Les résultats de cette étude, présentée lors d'une conférence annuelle sur le cancer à Chicago, ont ainsi mis mis un terme à l'espoir d'anticiper les maladies graves, comme le cancer. « Nous ne pensons pas que les tests génomiques pourront remplacer les stratégies actuelles de prévention », a déclaré le Dr Bert Vogelstein, professeur de cancérologie à la faculté de médecine de l'Université Johns Hopkins à Baltimore (Maryland), un des principaux auteurs.

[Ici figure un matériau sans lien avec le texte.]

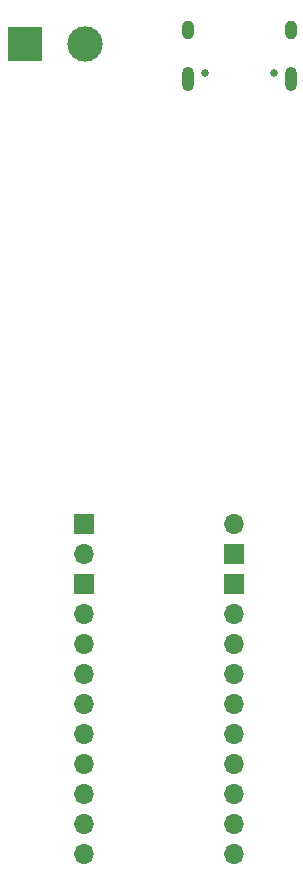
<source format=gbr>
%TF.GenerationSoftware,KiCad,Pcbnew,(6.0.11-0)*%
%TF.CreationDate,2023-11-09T08:58:10+01:00*%
%TF.ProjectId,ZESP32,5a455350-3332-42e6-9b69-6361645f7063,rev?*%
%TF.SameCoordinates,Original*%
%TF.FileFunction,Soldermask,Bot*%
%TF.FilePolarity,Negative*%
%FSLAX46Y46*%
G04 Gerber Fmt 4.6, Leading zero omitted, Abs format (unit mm)*
G04 Created by KiCad (PCBNEW (6.0.11-0)) date 2023-11-09 08:58:10*
%MOMM*%
%LPD*%
G01*
G04 APERTURE LIST*
%ADD10R,1.700000X1.700000*%
%ADD11O,1.700000X1.700000*%
%ADD12C,0.650000*%
%ADD13O,1.000000X1.600000*%
%ADD14O,1.000000X2.100000*%
%ADD15R,3.000000X3.000000*%
%ADD16C,3.000000*%
G04 APERTURE END LIST*
D10*
%TO.C,J8*%
X91440000Y-88900000D03*
D11*
X91440000Y-91440000D03*
%TD*%
D10*
%TO.C,J3*%
X91440000Y-93980000D03*
D11*
X91440000Y-96520000D03*
X91440000Y-99060000D03*
X91440000Y-101600000D03*
X91440000Y-104140000D03*
X91440000Y-106680000D03*
X91440000Y-109220000D03*
X91440000Y-111760000D03*
X91440000Y-114300000D03*
X91440000Y-116840000D03*
%TD*%
D10*
%TO.C,J7*%
X104140000Y-91440000D03*
D11*
X104140000Y-88900000D03*
%TD*%
D12*
%TO.C,J2*%
X107538000Y-50733000D03*
X101758000Y-50733000D03*
D13*
X100328000Y-47083000D03*
D14*
X108968000Y-51263000D03*
X100328000Y-51263000D03*
D13*
X108968000Y-47083000D03*
%TD*%
D15*
%TO.C,J1*%
X86482000Y-48239600D03*
D16*
X91562000Y-48239600D03*
%TD*%
D10*
%TO.C,J4*%
X104140000Y-93980000D03*
D11*
X104140000Y-96520000D03*
X104140000Y-99060000D03*
X104140000Y-101600000D03*
X104140000Y-104140000D03*
X104140000Y-106680000D03*
X104140000Y-109220000D03*
X104140000Y-111760000D03*
X104140000Y-114300000D03*
X104140000Y-116840000D03*
%TD*%
M02*

</source>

Conclusions de l'étude : « un bon dépistage, un diagnostic précoce, et des stratégies de prévention comme le fait de ne pas fumer et de retirer des tumeurs cancéreuses au début de leur développement sont les clés pour réduire la mortalité », résume le Dr Bert Vogelstein, avant d'ajouter : « Nous ne disons pas que le séquençage soit dénué d'intérêt, mais cette technique ne permettra pas de prédire les maladies qu'une personne développera ou dont elle mourra. »
L'inné face à l'acquis
Publiés dans l'édition en ligne de la revue médicale américaine Science Transnational Medicine, ces travaux ont porté sur l’étude des données provenant de plus de 53 600 jumeaux monozygotes (c'est à dire identiques) en Suède, en Finlande, au Danemark et en Norvège. Les chercheurs ont aussi utilisé le registre des jumeaux américains de la deuxième guerre mondiale de l'Académie des sciences. Les dossiers fournissent notamment des informations sur 24 maladies (cancers, maladies auto-immunes, cardiovasculaires et neurologiques) dont ont pu souffrir ces jumeaux, leur fréquence et si un, deux ou aucun de ces jumeaux en ont souffert.

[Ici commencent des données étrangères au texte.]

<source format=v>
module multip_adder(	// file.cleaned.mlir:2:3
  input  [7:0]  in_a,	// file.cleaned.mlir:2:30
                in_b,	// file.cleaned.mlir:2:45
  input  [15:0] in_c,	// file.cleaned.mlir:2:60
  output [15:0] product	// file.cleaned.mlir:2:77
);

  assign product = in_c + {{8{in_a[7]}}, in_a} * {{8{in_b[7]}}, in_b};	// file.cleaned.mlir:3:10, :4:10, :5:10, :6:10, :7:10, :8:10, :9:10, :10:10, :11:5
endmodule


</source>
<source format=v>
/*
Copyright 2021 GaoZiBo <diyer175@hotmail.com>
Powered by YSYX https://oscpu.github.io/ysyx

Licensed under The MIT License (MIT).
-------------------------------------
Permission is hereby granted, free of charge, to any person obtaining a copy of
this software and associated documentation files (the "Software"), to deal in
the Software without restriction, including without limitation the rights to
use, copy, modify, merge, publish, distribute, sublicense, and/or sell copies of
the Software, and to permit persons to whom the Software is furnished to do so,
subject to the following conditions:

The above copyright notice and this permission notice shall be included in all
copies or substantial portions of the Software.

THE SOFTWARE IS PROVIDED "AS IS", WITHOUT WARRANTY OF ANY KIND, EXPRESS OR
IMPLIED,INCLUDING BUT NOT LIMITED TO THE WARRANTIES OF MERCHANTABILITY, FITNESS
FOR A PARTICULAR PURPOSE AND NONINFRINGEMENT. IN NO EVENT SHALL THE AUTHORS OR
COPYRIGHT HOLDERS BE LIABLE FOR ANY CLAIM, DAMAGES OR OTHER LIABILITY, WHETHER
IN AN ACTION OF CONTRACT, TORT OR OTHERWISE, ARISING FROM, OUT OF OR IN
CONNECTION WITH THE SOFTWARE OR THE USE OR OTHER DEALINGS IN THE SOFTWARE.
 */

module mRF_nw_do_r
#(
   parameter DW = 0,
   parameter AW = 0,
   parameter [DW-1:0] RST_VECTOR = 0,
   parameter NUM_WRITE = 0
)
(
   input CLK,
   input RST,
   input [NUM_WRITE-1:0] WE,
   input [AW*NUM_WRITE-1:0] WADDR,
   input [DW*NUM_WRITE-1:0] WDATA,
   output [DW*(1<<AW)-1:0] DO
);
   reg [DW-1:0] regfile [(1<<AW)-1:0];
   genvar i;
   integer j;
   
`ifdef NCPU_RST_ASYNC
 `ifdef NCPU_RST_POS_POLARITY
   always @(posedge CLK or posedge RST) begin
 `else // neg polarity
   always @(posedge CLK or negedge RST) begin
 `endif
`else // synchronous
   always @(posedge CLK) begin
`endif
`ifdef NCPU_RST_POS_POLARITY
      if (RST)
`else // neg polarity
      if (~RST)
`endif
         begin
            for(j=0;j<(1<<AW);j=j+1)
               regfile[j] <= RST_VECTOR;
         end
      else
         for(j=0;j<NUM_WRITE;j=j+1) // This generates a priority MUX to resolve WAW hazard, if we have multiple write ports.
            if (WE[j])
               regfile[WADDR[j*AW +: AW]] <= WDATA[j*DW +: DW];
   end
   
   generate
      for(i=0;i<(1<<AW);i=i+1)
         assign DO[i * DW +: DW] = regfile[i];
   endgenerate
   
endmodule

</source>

Dans la mesure où des jumeaux identiques ont le même génome, les chercheurs ont pu déterminer jusqu'à quel point les gènes peuvent prédire un risque accru de souffrir d'une maladie particulière. Ils ont donc comparé les jumeaux en se posant la question suivante : si le premier développe une maladie, est-ce que le second a le même risque de contracter cette maladie ?
Résultat : les jumeaux n'ont pas forcément été victimes des mêmes pathologies. Les chercheurs ont même conclu que la plupart de ces personnes avaient chacune le même risque génétique d'être affectées par ces 24 maladies que le reste de la population.